**What the task asks**
Please copy each line in the records below that contains the string "case".

##### Listed entries #####

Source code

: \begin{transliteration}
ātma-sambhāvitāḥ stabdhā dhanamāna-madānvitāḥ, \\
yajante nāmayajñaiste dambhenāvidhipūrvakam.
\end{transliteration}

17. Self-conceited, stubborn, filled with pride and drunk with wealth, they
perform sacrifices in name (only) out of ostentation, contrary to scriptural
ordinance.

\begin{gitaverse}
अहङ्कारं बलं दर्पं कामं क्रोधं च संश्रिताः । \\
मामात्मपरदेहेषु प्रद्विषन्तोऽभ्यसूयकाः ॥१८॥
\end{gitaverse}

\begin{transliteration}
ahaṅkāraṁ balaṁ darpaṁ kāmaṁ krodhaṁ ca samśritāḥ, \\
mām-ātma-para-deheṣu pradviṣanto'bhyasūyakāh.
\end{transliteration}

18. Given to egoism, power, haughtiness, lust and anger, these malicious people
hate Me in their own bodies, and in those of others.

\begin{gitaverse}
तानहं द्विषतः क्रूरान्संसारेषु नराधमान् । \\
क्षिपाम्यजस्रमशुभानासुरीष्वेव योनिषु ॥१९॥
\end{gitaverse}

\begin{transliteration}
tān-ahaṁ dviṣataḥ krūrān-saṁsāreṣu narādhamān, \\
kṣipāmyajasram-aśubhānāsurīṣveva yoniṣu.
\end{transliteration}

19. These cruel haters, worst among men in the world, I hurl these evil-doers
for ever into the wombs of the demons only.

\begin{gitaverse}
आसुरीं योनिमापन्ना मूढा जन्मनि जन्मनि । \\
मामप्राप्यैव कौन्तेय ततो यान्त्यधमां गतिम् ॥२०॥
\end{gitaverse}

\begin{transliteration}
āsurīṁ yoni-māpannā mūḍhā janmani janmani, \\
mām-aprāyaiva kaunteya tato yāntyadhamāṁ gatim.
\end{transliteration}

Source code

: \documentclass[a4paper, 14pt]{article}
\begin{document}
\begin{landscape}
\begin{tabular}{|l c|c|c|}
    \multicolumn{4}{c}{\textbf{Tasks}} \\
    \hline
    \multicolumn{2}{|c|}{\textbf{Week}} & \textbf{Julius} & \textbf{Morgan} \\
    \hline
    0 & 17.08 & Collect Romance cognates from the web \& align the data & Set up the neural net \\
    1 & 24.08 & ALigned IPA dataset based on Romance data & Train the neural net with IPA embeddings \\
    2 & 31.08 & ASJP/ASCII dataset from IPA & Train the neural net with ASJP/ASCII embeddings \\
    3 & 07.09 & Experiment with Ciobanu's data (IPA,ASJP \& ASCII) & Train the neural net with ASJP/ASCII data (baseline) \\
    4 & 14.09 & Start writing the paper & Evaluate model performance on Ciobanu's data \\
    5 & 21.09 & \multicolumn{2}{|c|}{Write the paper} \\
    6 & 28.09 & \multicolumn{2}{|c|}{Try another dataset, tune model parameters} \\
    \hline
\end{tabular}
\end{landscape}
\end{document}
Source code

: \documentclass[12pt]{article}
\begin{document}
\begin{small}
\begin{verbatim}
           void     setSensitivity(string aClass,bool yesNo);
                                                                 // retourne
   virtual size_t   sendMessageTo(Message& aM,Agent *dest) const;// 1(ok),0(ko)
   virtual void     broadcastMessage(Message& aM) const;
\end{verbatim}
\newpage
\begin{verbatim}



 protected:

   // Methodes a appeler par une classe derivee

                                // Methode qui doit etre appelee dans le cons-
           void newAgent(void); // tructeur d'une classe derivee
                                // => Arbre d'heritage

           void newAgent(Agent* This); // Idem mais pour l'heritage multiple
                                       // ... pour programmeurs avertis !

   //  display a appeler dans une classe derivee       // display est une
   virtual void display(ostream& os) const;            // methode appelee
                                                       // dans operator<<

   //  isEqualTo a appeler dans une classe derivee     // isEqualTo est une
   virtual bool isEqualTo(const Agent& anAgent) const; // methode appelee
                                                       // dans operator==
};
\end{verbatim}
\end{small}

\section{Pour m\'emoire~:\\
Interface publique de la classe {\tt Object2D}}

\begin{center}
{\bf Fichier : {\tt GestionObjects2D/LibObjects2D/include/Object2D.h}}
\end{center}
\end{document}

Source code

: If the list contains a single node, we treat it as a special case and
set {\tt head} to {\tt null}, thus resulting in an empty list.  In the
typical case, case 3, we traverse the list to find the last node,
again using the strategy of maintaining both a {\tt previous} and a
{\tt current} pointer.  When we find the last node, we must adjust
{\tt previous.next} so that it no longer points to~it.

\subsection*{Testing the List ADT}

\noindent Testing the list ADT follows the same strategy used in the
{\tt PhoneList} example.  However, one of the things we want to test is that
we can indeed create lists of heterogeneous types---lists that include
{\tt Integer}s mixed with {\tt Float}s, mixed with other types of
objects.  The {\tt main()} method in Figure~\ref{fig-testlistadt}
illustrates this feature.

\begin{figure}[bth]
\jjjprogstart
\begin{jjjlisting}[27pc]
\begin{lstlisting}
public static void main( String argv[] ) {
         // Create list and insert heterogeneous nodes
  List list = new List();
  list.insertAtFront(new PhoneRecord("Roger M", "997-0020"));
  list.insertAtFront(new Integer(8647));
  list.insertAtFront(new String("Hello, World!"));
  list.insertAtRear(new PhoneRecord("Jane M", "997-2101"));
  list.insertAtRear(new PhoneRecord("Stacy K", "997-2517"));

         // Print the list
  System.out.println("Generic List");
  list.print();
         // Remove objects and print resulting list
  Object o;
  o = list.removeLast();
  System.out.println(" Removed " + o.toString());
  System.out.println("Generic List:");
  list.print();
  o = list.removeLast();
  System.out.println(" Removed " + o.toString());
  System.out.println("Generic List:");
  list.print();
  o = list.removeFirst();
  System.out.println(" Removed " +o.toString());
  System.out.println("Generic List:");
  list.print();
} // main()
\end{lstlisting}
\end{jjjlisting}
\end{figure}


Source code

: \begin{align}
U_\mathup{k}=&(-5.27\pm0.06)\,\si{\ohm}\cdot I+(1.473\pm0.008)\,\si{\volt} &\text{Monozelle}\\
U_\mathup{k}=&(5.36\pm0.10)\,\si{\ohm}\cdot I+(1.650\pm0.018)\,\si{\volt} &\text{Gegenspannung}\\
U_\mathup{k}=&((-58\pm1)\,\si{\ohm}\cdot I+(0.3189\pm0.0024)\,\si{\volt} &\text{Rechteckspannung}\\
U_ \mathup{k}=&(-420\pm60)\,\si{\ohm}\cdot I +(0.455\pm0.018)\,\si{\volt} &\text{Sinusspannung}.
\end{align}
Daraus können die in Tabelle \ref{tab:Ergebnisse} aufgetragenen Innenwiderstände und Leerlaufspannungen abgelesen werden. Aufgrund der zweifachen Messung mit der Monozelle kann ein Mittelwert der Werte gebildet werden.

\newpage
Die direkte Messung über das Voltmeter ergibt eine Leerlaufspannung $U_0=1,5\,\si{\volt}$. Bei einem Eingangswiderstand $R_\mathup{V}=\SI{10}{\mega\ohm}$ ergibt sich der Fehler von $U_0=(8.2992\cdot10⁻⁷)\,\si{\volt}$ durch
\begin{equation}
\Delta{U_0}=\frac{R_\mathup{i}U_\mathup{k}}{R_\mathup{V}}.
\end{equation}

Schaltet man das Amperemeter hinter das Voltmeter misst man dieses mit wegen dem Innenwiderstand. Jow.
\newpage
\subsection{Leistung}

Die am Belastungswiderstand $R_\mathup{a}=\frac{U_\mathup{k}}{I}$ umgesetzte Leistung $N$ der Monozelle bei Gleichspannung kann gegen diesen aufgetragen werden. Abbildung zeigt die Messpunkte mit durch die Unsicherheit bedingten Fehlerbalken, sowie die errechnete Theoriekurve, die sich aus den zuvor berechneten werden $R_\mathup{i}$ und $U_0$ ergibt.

#####

**Response area**
: If the list contains a single node, we treat it as a special case and
typical case, case 3, we traverse the list to find the last node,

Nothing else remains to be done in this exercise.